Should she choose not to take the daunting plunge for the Presidency, Hillary Rodham Clinton will nonetheless have amassed as extraordinary an array of accomplishments as anyone of our time. As a First Lady of influence and stature, it is largely forgotten now how close she came to an indictment for fraud in the wildly exaggerated claims of nefarious Arkansas land deals and related mishaps known as Whitewater. History will inevitably relate that her tenure was blighted by her husband’s ignominious impeachment. Any of those experiences taken on its own might have persuaded a less resilient personality to find comfort in philanthropic or educational pursuits away from public scrutiny.

Instead, Clinton ran for the Senate and in her years representing New York established herself as a skilled politician and strategist all the way from the rural upstate counties to the inner cities. The energy and integrity she displayed were the basis for her presidential aspirations. Based on her victories head-to-head with Obama and the enthusiasm she aroused, never again will there be any doubt about the possibility of a woman running for president. Whether it is Clinton’s triumph in the offing or a candidate yet to be identified, a woman president in the coming decades is a certainty.

The three women who have served as secretaries of state—Madeline Albright, Condoleezza Rice, and Clinton—prove conclusively that they can take on any of the world’s most intractable problems as well or better than their male counterparts, even if they ultimately find them just as hard to resolve. The first account of Clinton’s four years in office has now arrived in The Secretary: A Journey with Hillary Clinton from Beirut to the Heart of American Power, by Kim Ghattas, the BBC’s State Department correspondent. Ghattas, who grew up in Lebanon during that country’s civil war, travelled extensively with Clinton, whose total time-in-transit pursuing diplomacy was said to exceed one million miles. Given her Middle-Eastern background, Ghattas is especially attentive to Clinton’s efforts to bring constructive influence to the turbulent arc of war in Iraq, Afghanistan, and Pakistan. For all Clinton’s indefatigable efforts, diplomatic progress in the region was overwhelmed by the uprisings spreading from Tunisia to Egypt, Libya, Bahrain, Yemen, and Syria. Wherever she took her entourage, Ghattas included, it seemed that the obstacles somehow managed to surpass the progress. Known for her outspoken advocacy of “smart power” as a strategic policy and her longstanding commitment to women’s issues, Clinton was nonetheless stymied by the complexities of human rights in China, the failure to make headway in Israel and Palestine, and the nuclear standoff with Iran and North Korea. Despite the frustrations that they must have felt in tackling so many global issues without being able to resolve most of them, Clinton eventually did succeed in bonding with Obama and showed she herself to be a shrewd team player.

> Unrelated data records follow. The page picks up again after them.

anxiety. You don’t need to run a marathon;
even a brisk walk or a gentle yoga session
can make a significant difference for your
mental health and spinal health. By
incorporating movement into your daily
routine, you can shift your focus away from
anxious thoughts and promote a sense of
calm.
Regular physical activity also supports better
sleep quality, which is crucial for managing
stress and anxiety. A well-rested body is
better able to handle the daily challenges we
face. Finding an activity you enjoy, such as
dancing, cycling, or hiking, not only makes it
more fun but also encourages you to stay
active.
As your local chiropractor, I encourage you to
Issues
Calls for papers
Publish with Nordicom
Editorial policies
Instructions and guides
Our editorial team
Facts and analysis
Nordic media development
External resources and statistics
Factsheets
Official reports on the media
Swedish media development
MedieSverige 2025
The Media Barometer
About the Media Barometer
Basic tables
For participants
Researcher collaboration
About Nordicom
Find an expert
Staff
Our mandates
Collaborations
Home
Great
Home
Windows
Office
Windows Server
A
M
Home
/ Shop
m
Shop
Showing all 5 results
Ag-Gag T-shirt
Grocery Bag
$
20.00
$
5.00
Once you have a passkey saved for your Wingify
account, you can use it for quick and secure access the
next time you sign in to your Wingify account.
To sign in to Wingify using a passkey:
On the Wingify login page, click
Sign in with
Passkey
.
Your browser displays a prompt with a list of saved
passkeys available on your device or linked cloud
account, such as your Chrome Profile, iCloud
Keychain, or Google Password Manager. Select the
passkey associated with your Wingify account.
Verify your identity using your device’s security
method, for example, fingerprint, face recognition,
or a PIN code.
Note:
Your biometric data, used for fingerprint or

The Hillary Clinton of the Obama years proved to be a highly effective envoy for the United States, able to engage (often with hardly any sleep) on a vast canvas with characters across the spectrum of interests and ideologies. She was not a secretary of state who will be remembered for the breakthroughs of diplomacy. But as Steven Weisman, formerly a New York Times correspondent, wisely wrote of The Secretary in the Washington Post: Clinton “comes across in this book as unflagging, appealing and unflappable, bringing ebullient energy and a sense of humor to the most banal or grueling schedule. . . .”

While that may not be comparable to the legends of the best of what her predecessors were able to do, Clinton did much to restore America’s good name in very hard times—a considerable task, and she did it very well.